SPSS Application and Data Visualization

Error Bar Graphs:
- Used to visualize confidence intervals for different categories.
- Path: Graph -> Error Bar -> Simple -> Define.
Interpreting Overlap:
- Nonsignificant Results: Confidence intervals around the means will typically fall within each other's limits (they overlap significantly).
- Significant Results: The confidence interval around one mean does not overlap with the confidence interval of the other mean.
Variables Examined in Class:
- Independent Variable (IV) vs. Dependent Variable (DV).
- Examples: Family_Visit by Sex, Current_GPA by Sex.

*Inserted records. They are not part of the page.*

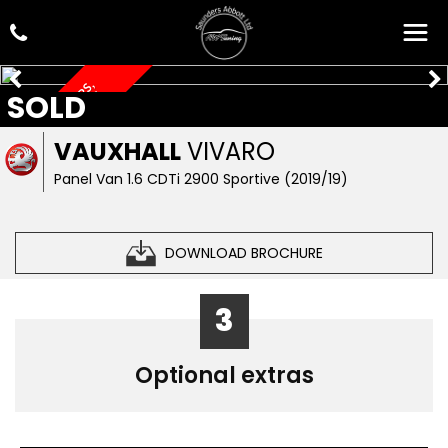
L
W
B
,
R
O
O
F
B
A
R
S
,
S
E
C
R
U
I
T
Y
L
O
C
K
SOLD
S
VAUXHALL
VIVARO
Panel Van 1.6 CDTi 2900 Sportive (2019/19)
DOWNLOAD BROCHURE
3
Optional extras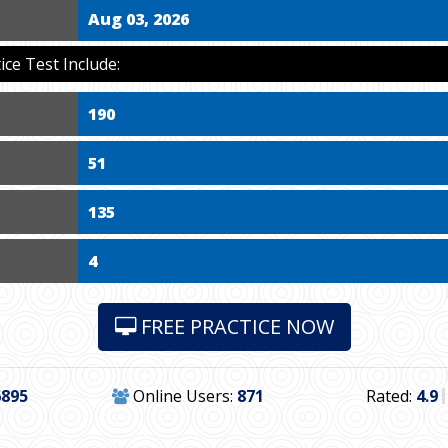
Aug 03, 2026
ce Test Include:
190
51
135
4
FREE PRACTICE NOW
6895
Online Users:
871
Rated:
4.9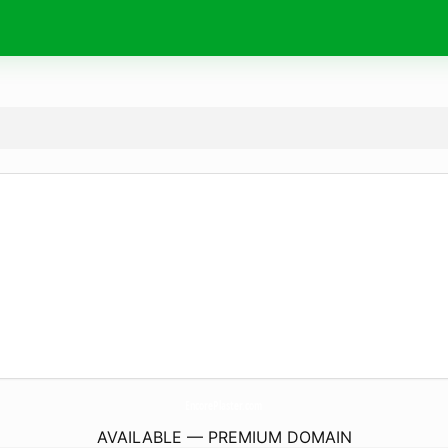
EncorePlaster.
com
AVAILABLE — PREMIUM DOMAIN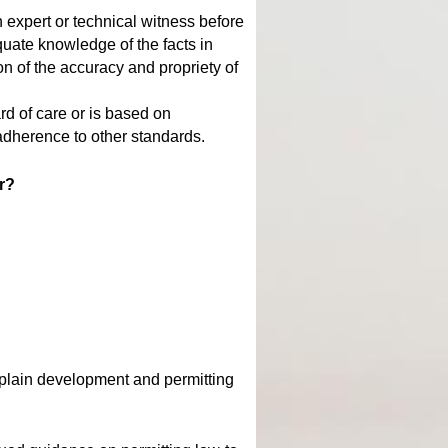
 expert or technical witness before
uate knowledge of the facts in
n of the accuracy and propriety of
rd of care or is based on
 adherence to other standards.
or?
dplain development and permitting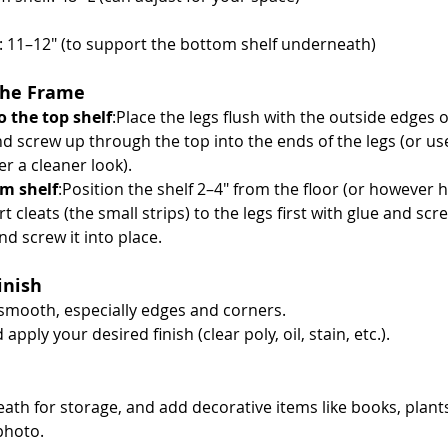
s: 11–12" (to support the bottom shelf underneath)
the Frame
o the top shelf
:Place the legs flush with the outside edges of
and screw up through the top into the ends of the legs (or us
er a cleaner look).
m shelf
:Position the shelf 2–4" from the floor (or however hi
 cleats (the small strips) to the legs first with glue and scr
nd screw it into place.
inish
 smooth, especially edges and corners.
apply your desired finish (clear poly, oil, stain, etc.).
ath for storage, and add decorative items like books, plants
photo.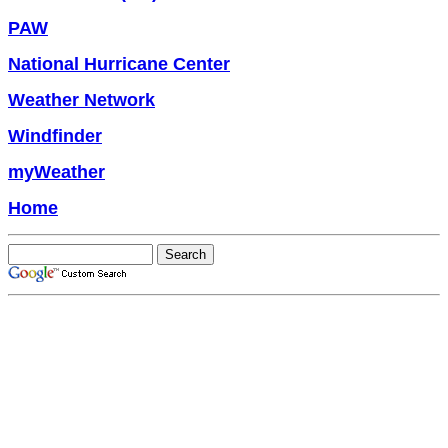
PAW
National Hurricane Center
Weather Network
Windfinder
myWeather
Home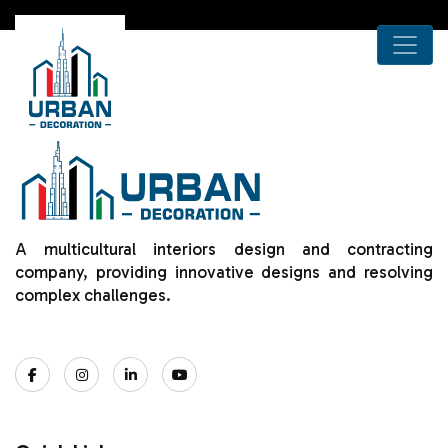
A multicultural interiors design and contracting
company, providing innovative designs and resolving
complex challenges.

Scholarly Research Examples

Trypophobia and Comfort Levels (Pipitone & DiMattina, 2020):
- Study involved $31$ trypophobic images with three manipulated versions (original, scrambled, phase).
- Sample size: $146$ participants.
- Results (Error bars representing $95\%$ CIs):
  - Phase explained the most variance in comfort ( $24.9\%$ ).
  - Amplitude explained $9\%$ \ variance.
  - Interaction of phase and amplitude explained $6.1\%$ .
Kinship and Fertility in Iceland (Helgason et al., 2008):
- Analyzed all known Icelandic couples born between $1800$ and $1965$ .
- Found a significant positive association between kinship and fertility.
- Greatest reproductive success observed for couples related at the level of third and fourth cousins.
- Used $95\%$ confidence intervals across seven intervals of kinship level to measure:
  - Total number of children.
  - Number of children who reproduced.
  - Number of grandchildren.
  - Mean life expectancy of children.